Overall, bazedoxifene was associated with a significant 39% decrease in incident morphometric vertebral fractures (hazard ratio HR=0.61; 95% CI=0.43-0.86; p=0.005) and a non-statistically significant 16% decrease in all clinical fractures (hazard ratio HR=0.84; 95% CI=0.67-1.06; p=0.14) compared to placebo. Hazard ratios for the effect of bazedoxifene on all clinical fractures decreased with increasing fracture probability. In patients with 10-year fracture probabilities at or above 16%, bazedoxifene was associated with a significant decrease in the risk of all clinical fractures. The 16% probability threshold corresponded to the 80th percentile of the study population. Hazard ratios for the effect of bazedoxifene on morphometric vertebral fractures also decreased with increasing fracture probability. In patients with 10-year fracture probabilities above 6.9% (corresponding to the 41st percentile), bazedoxifene was associated with a significant decrease in the risk of morphometric vertebral fractures.

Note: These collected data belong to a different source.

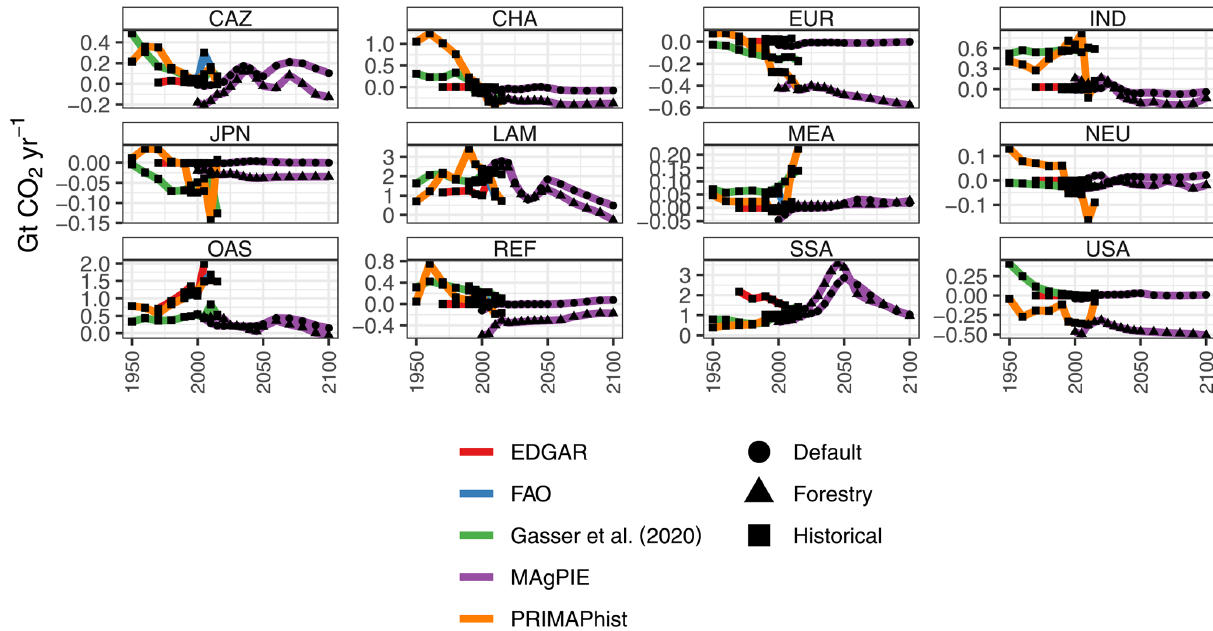
Figure A6. Regional annual net land-use change emissions (in GtCO 2 yr − 1 ;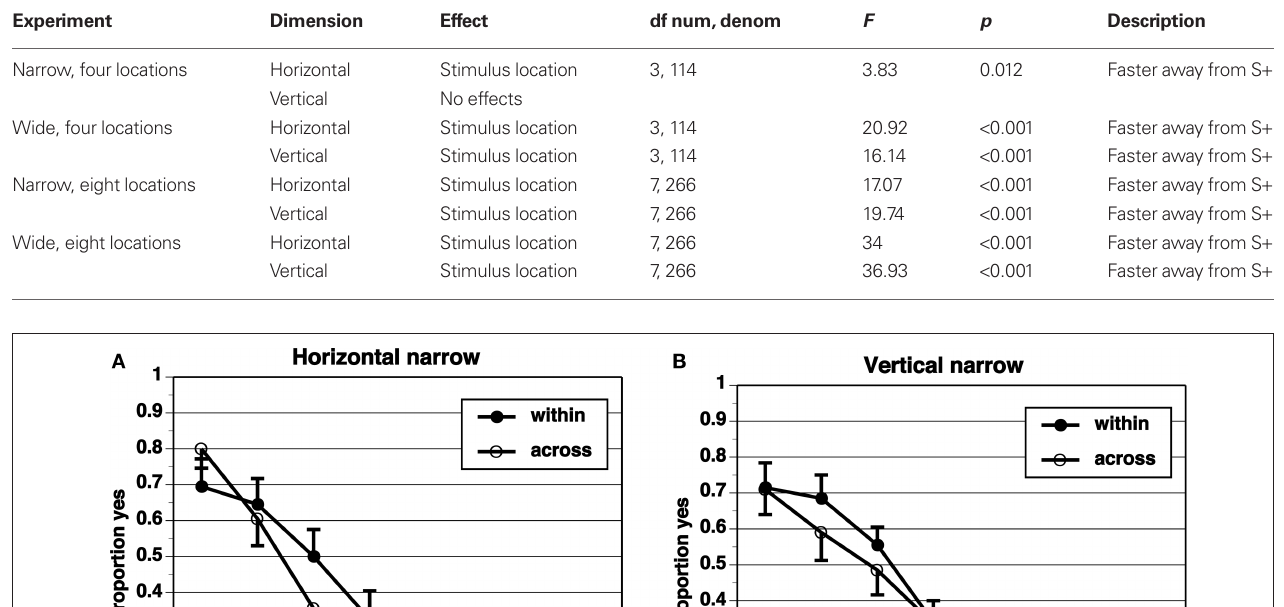
Table 2 | Statistical effects for reaction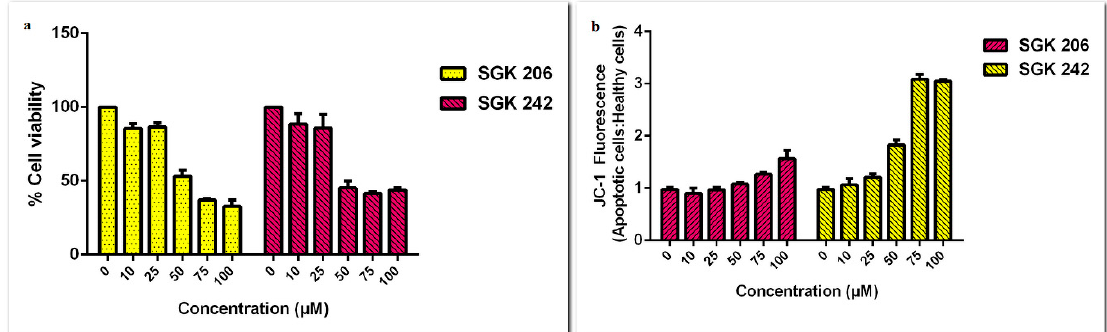
Figure 2 . ( a ) Cell viability assay and ( b ) MMP assay results for different concentrations of SGK 206 and SGK 242 (0–100 μ M) following 24 h incubation in PC-3 cell line.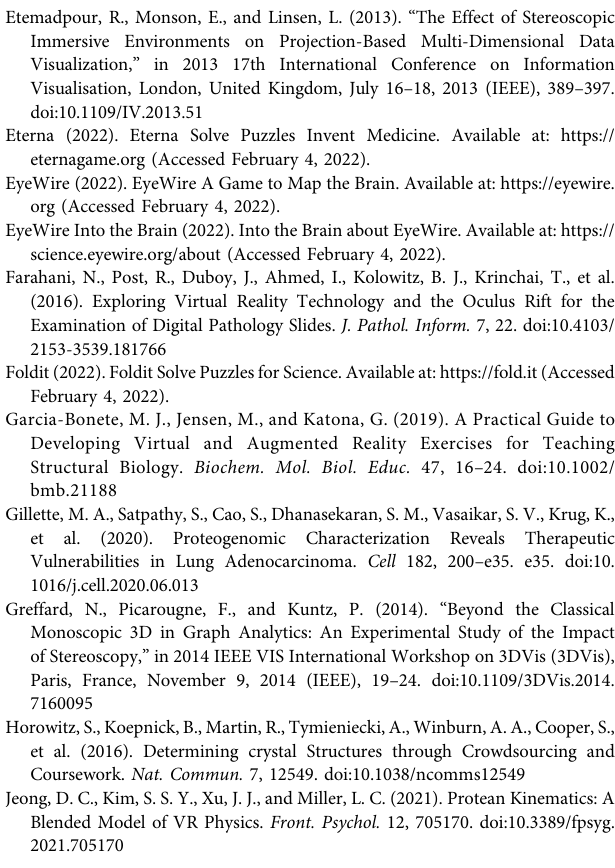
Figueiredo, E. G. (2016). Virtual and Stereoscopic Anatomy: when Virtual Reality Meets Medical Education. J. Neurosurg. 125, 1105 – 1111. doi:10.3171/ 2015.8.JNS141563 Doak, D. G., Denyer, G. S., Gerrard, J. A., Mackay, J. P., and Allison, J. R. (2020). Peppy: A Virtual Reality Environment for Exploring the Principles of Polypeptide Structure. Protein Sci. 29, 157 – 168. doi:10.1002/pro.3752 Eiben, C. B., Siegel, J. B., Bale, J. B., Cooper, S., Khatib, F., Shen, B. W., et al. (2012). Increased Diels-Alderase Activity through Backbone Remodeling Guided by Foldit Players. Nat. Biotechnol. 30, 190 – 192. doi:10.1038/nbt. 2109 Ellis, S. R., Tharp, G. K., Grunwald, A. J., and Smith, S. (1991).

At equivalent fracture probability percentiles, the treatment effect of bazedoxifene was greater on vertebral fracture risk than on the risk of all clinical fractures. For example, at the 90th percentile of FRAX probability, bazedoxifene was associated with a relative risk reduction of 33% (95% CI=7-51%) for all clinical fractures and 51% reduction (95% CI=21-69%) for morphometric vertebral fractures. The findings were robust to several sensitivity analyses.
Bazedoxifene (20 and 40 mg doses combined) significantly decreased the risk of all clinical fractures and morphometric vertebral fractures in women at or above a FRAX based fracture probability threshold. These results, consistent with the previous subgroup analysis, suggest that bazedoxifene should be targeted preferentially to women at high fracture risk.